Aku menggeleng cepat. Ini gila.

"I'm serious, marry me." Damian tiba-tiba berlutut di depanku dengan wajah putus asa. "I need you."

Aku iku berlutut dan memegang kedua pundaknya dengan kencang. "Aku butuh bicara denganmu tentang kita," ucapku lembut tetapi tegas. "Ada hal yang harus kita kompromikan dan kita jalankan setelah kembali ke Indonesia."

"Tolong jangan campakkan aku."

Aku menggigit bibirku, memejamkan mata demi menghalau emosi yang mulai bergumul menggangu batin. Aku ingin bicara dengan Damian, tentang hubungan kami tak mungkin bisa berjalan lancar. Aku ingin dia tahu bahwa aku menerima cintanya dan rasa itu perlahan tumbuh di hatiku tetapi kami harus menghilangkan karena aku akan selalu berada pada pilihan Papi terhadapku.

"Kita bicara besok. Aku akan datang ke tempatmu dan kita bicara berdua. Kita akan menemukan solusi atas apapun yang terjadi pada kita saat ini. Bagaimana?"

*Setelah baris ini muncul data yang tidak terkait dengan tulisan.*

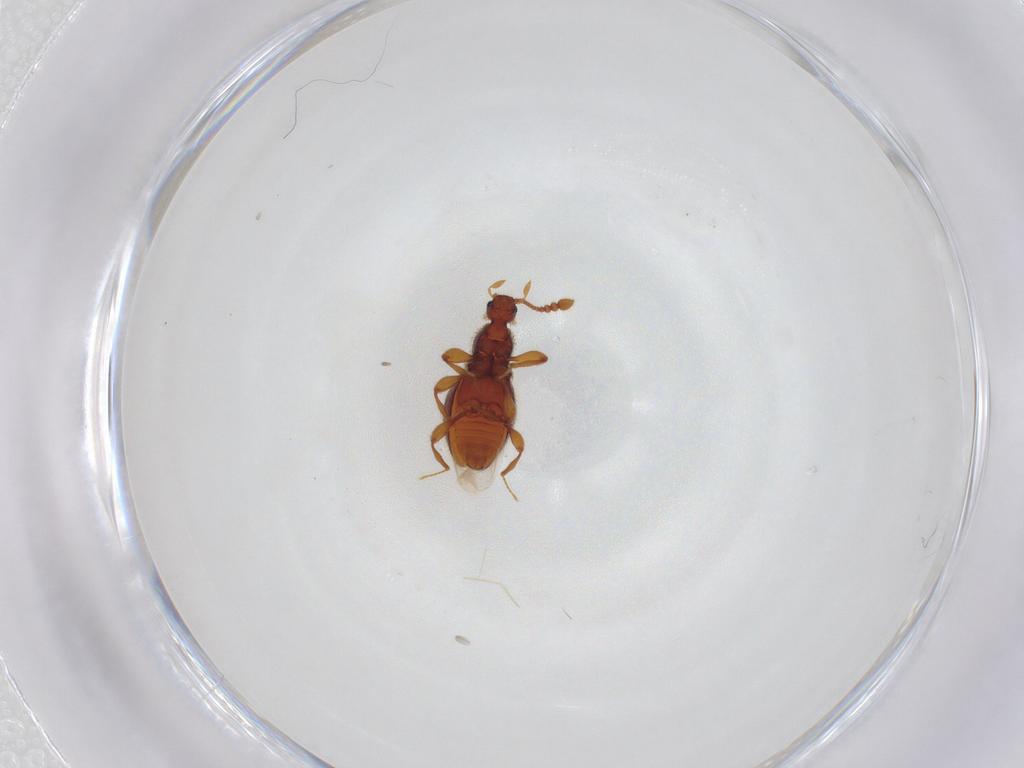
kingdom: Animalia
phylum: Arthropoda
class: Insecta
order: Coleoptera
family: Staphylinidae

Damian tak menjawab selama beberapa saat. Matanya menatapku dengan binar ketakutan. "I'll bring a ring for you tomorrow. Solusi kita hanya satu. Menikah."

"We'll talk it later. Kembalilah ke kamarmu dan lekas istirahat." Aku mengusap pundaknya sebelum memintanya berdiri. "Kamu naik apa?"

"Mobil hotel. Dia menungguku." Damian mengangguk pelan seraya mengusap pipiku lembut, menghantarkan satu rasa asing yang membuatku seperti terombang ambing. "I love you, Zia."

"See you tomorrow," ucapku seraya menarik tangannya dari pipiku, agar aku sadar bahwa tak ada jalan takdir untukku bersamanya.